**What the task requires**
Extract precisely the lines of the entries below, from the first line through the line containing "## 最大化接收缓冲区".
Task material Block Start
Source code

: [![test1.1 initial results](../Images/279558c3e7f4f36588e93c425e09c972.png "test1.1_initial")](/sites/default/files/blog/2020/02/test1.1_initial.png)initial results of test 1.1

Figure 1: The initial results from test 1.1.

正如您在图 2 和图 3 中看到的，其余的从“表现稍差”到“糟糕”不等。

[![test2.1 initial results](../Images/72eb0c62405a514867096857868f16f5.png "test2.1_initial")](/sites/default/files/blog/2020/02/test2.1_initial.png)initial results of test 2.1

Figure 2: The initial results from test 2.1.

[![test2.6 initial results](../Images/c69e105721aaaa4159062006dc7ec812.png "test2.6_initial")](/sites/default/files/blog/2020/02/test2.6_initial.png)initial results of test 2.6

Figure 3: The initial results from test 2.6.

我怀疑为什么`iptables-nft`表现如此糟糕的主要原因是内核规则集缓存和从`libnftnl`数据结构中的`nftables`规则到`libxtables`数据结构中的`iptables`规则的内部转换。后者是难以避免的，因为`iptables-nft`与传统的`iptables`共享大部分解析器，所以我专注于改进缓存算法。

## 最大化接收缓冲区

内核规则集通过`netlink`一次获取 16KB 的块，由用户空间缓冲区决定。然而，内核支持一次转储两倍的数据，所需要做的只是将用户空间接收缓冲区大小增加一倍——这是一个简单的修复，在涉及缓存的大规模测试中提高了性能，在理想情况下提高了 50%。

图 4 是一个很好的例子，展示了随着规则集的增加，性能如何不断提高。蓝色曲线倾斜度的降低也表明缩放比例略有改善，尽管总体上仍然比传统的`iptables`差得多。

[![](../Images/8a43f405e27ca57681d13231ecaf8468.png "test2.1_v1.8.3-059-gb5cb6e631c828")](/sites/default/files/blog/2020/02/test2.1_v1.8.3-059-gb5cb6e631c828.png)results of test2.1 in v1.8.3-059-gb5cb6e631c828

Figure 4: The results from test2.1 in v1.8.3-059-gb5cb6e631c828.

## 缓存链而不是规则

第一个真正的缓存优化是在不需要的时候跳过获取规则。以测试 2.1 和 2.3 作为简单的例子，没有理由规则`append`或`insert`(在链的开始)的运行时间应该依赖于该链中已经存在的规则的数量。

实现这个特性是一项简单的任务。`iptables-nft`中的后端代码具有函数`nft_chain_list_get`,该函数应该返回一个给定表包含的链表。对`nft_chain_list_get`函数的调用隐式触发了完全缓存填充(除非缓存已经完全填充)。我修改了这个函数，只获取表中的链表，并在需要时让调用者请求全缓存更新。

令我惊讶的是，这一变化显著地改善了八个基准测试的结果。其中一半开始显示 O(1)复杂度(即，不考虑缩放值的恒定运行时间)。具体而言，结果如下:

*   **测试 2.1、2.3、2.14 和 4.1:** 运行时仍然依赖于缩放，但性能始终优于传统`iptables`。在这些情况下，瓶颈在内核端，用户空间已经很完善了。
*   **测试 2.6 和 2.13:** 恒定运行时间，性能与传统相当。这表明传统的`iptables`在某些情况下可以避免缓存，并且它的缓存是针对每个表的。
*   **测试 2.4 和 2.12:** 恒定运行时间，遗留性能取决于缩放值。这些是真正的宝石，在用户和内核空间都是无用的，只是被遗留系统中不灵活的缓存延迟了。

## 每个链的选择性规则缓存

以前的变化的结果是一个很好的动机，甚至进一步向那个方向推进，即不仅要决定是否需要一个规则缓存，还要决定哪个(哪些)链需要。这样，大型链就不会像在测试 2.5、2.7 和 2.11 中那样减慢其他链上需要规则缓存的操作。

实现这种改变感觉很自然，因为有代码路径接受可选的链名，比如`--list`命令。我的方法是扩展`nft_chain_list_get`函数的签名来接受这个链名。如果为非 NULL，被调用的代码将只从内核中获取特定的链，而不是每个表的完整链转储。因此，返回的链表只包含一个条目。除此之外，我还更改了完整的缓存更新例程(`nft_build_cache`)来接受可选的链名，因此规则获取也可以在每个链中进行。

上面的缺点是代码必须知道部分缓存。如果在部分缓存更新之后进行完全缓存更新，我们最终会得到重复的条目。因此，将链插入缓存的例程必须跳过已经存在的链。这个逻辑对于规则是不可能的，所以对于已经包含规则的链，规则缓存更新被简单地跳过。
Task material Block End
**Result**
Source code

: [![test1.1 initial results](../Images/279558c3e7f4f36588e93c425e09c972.png "test1.1_initial")](/sites/default/files/blog/2020/02/test1.1_initial.png)initial results of test 1.1

Figure 1: The initial results from test 1.1.

正如您在图 2 和图 3 中看到的，其余的从“表现稍差”到“糟糕”不等。

[![test2.1 initial results](../Images/72eb0c62405a514867096857868f16f5.png "test2.1_initial")](/sites/default/files/blog/2020/02/test2.1_initial.png)initial results of test 2.1

Figure 2: The initial results from test 2.1.

[![test2.6 initial results](../Images/c69e105721aaaa4159062006dc7ec812.png "test2.6_initial")](/sites/default/files/blog/2020/02/test2.6_initial.png)initial results of test 2.6

Figure 3: The initial results from test 2.6.

我怀疑为什么`iptables-nft`表现如此糟糕的主要原因是内核规则集缓存和从`libnftnl`数据结构中的`nftables`规则到`libxtables`数据结构中的`iptables`规则的内部转换。后者是难以避免的，因为`iptables-nft`与传统的`iptables`共享大部分解析器，所以我专注于改进缓存算法。

## 最大化接收缓冲区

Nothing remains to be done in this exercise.